Replacer l’architecture au cœur des programmes scolaires

par Manon LIDUENA

Nous avons tous été architectes un jour. A une époque bénie, où monter une tour de Kapla relevait de la priorité. Et si elle n’était pas en Kapla, cette tour était forcément en Lego. Vous vous souvenez ? Le tapis de jeu, les innombrables possibilités d’ouvertures, de gabarits, de façades. L’architecture est une mine d’or pour développer la créativité de l’enfant. Il s’y intéresse d’ailleurs de lui-même, au travers de ces jeux intemporels. Pourtant, quand on lit les programmes scolaires, point d’architecture à l’horizon. Ou si peu. De la piscine du centre-ville à la maison des voisins, l’architecture est bien visible de tous, exposée en plein jour, présente dans nos vies au quotidien. Et malgré tout, demandez à un élève de citer un architecte connu. Le résultat est plus qu’aléatoire. Heureusement – pour nous, pour vous et pour les vendeurs de mètres – les initiatives pour pallier ce manque existent. Tour d’horizon.

Les profs à l’ouvrage

Et si on voyait l’architecture comme un outil transversal pour aborder différentes matières ? Appréhension de l’espace, théorèmes géométriques, lois physiques, conscience urbaine et civique, autant de thématiques qui peuvent être illustrées par la construction d’un nouveau bâtiment au sein de l’école comme ici, dans l’Isère, en partenariat avec la Maison de l’architecture locale [1]. Grâce à ce genre d’initiative, la discussion autour de l’espace public peut s’engager, chacun évoquant ses besoins et son quotidien. L’architecture devient une question centrale pour les élèves et leurs parents. En Haute-Normandie, on passe même à la pratique, avec la construction de cabanes, autour de différentes matières [2].
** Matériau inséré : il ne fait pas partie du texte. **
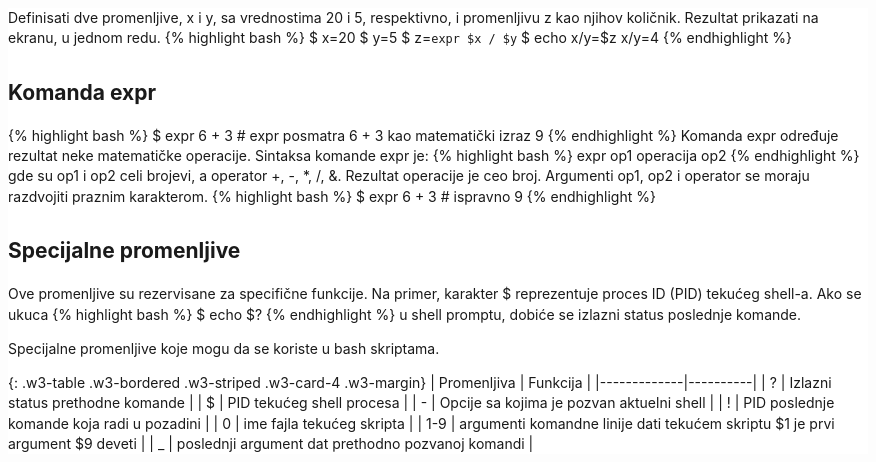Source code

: Definisati dve promenljive, x i y, sa vrednostima 20 i 5, respektivno, i promenljivu z kao njihov količnik. Rezultat prikazati na ekranu, u jednom redu.
{% highlight bash %}
$ x=20
$ y=5
$ z=`expr $x / $y`
$ echo x/y=$z
x/y=4
{% endhighlight %}

## Komanda expr
{% highlight bash %}
$ expr 6 + 3   # expr posmatra 6 + 3 kao matematički izraz
9
{% endhighlight %}
Komanda expr određuje rezultat neke matematičke operacije. Sintaksa komande expr je:
{% highlight bash %}
expr op1 operacija op2
{% endhighlight %}
gde su op1 i op2 celi brojevi, a operator +, -, \*, /, &. Rezultat operacije je ceo broj. Argumenti op1, op2 i operator se moraju razdvojiti praznim karakterom.
{% highlight bash %}
$ expr 6 + 3   # ispravno
9
{% endhighlight %}
## Specijalne promenljive

Ove promenljive su rezervisane za specifične funkcije. Na primer, karakter $ reprezentuje proces ID (PID) tekućeg shell-a.
Ako se ukuca
{% highlight bash %}
$ echo $?
{% endhighlight %}
u shell promptu, dobiće se izlazni status poslednje komande.

Specijalne promenljive koje mogu da se koriste u bash skriptama.

{: .w3-table .w3-bordered .w3-striped .w3-card-4 .w3-margin}
| Promenljiva | Funkcija |
|-------------|----------|
| ? | Izlazni status prethodne komande |
| $ | PID tekućeg shell procesa |
| - | Opcije sa kojima je pozvan aktuelni shell |
| ! |	PID poslednje komande koja radi u pozadini |
| 0 |	ime fajla tekućeg skripta |
| 1-9 |	argumenti komandne linije dati tekućem skriptu $1 je prvi argument $9 deveti |
| _ |	poslednji argument dat prethodno pozvanoj komandi |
Bien souvent, ces initiatives reposent sur les affinités personnelles des enseignants. Pour universaliser ces démarches éducatives, il faudrait repenser l’intégration de l’architecture dans la formation initiale des enseignants. Une démarche qu’a entamée le CAUE (Conseil d’architecture d’urbanisme et de l’environnement) pendant quelques années. Des ateliers-conférences et des outils pédagogiques ont ainsi été diffusés au sein des ESPE (Ecoles Supérieures du Professorat et de l’Education), afin de sensibiliser les futurs profs à cette matière. [3]

Les archis s’en mêlent

Des architectes et designers prennent aussi les choses en main. A Montréal par exemple, une designer saisit le prétexte d’un nouveau bâtiment en ville pour inviter les élèves à la réflexion au cours d’ateliers. L’idée étant de leur faire prendre conscience de leur environnement, tout en développant leur goût pour l’art et leur sens critique. [4]

En France, le CAUE avait créé entre 2012 et 2016 une école d’architecture, qui proposait des cours hebdomadaires ou des stages pendant les vacances scolaires pour les plus jeunes (6-18 ans). L’objectif était de travailler sur des projets d’aménagement, des constructions éphémères ou des maquettes. Le projet n’a malheureusement pas perduré. Actuellement, la Cité de l’architecture et du Patrimoine à Paris [5] organise des stages et des ateliers pour le jeune public. On y apprend à maquetter sa maison de vacances ou à réaliser une fresque murale. Toutefois, l’impulsion doit venir des parents, ce qui exclut une – grande – partie de la population.

Et si l’on ne va pas à l’architecture, alors il faut qu’elle vienne à nous. « Que fait un architecte, comment travaille-t-il et qu’apporte-t-il à la société en termes de service ? », vaste question à laquelle les Journées Nationales de l’architecture [6] prévoient de répondre, à l’aide de rencontres et d’ateliers pédagogiques à destination des scolaires. Voilà peut-être l’une des pistes les plus accessibles à tous, à explorer les 18, 19 et 20 octobre prochains, partout en France.

Grâce à ces initiatives, nous avançons progressivement vers une meilleure éducation architecturale, qui permettrait d’accompagner les futures générations dans une réflexion plus globale, sur le vivre ensemble et l’inclusion des besoins de chacun.